We did a great job with the ideas and solutions. We had great, experienced professionals from organisations which also specialise in the voluntary work. At the same evening, we had to present what we had done and each subject was thoroughly discussed.
In the daytime, we also went to see the nature trail near the forest house. It was quite short (0,6 km) but still interesting. The beginning of the trail actually marked the beginning of an islet. The whole trail is on the islet which is separated by a small river-like formation and the forest smells a bit as if there was some sulphide in it (it does smell like rotten eggs a little bit). The forest is rich in deciduous trees and it’s well suited for observing all sorts of birds.

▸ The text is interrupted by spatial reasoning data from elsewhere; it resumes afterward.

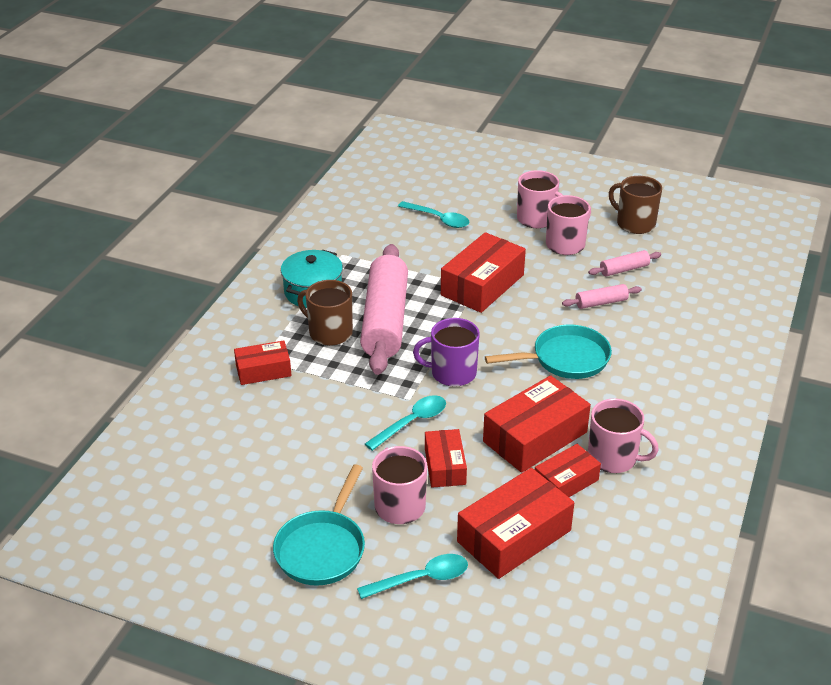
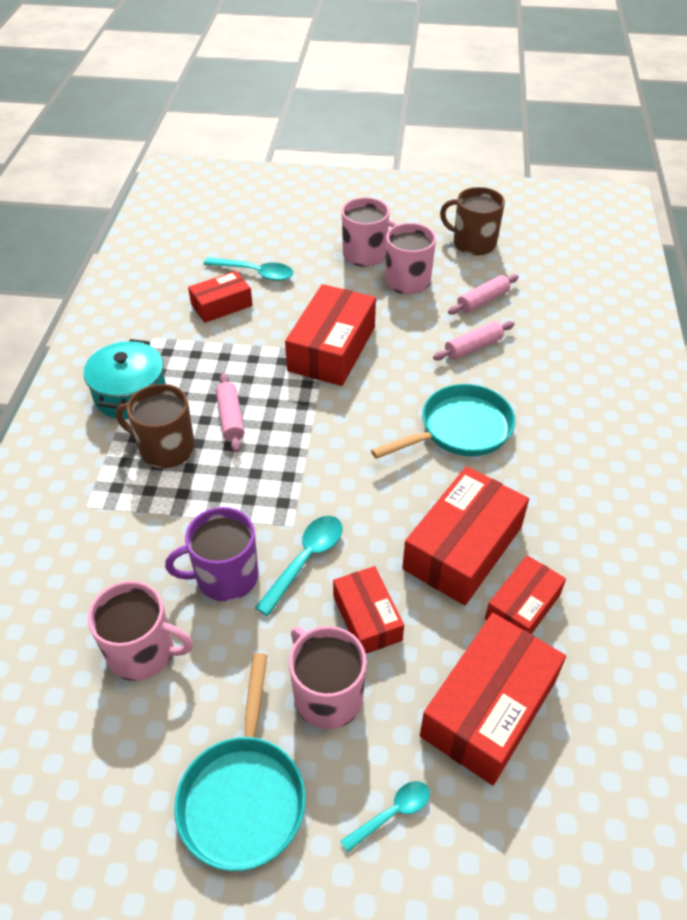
camera: 15 degrees left, 10 degrees up
red box [234,340,292,385] -> red box moved to [188,271,253,323]
turquoise spoon [357,554,468,599] -> turquoise spoon [340,781,430,853], size x0.65
pink rolling pin [360,244,408,375] -> pink rolling pin [216,373,245,452], size x0.43
purple mug [413,318,480,387] -> purple mug moved to [165,507,259,601]
pink mug [588,399,659,473] -> pink mug moved to [88,581,193,681]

The second day was more low key and we had some time to present our previous experience to others. When Epp proposed the idea, my heart started to rush as I thought: “this is my chance!” I’m not very good at giving presentations in English, but I got myself together and went over to my PC. Even though my presentation was cut short because we were running out if time, I think I did fairly well. All the presentations were entertaining. Especially the one given by Siim (Estonian) who showed us some stats from the research on his organisation “Estonian Fund for Nature” (Eestimaa Looduse Fond or ELF).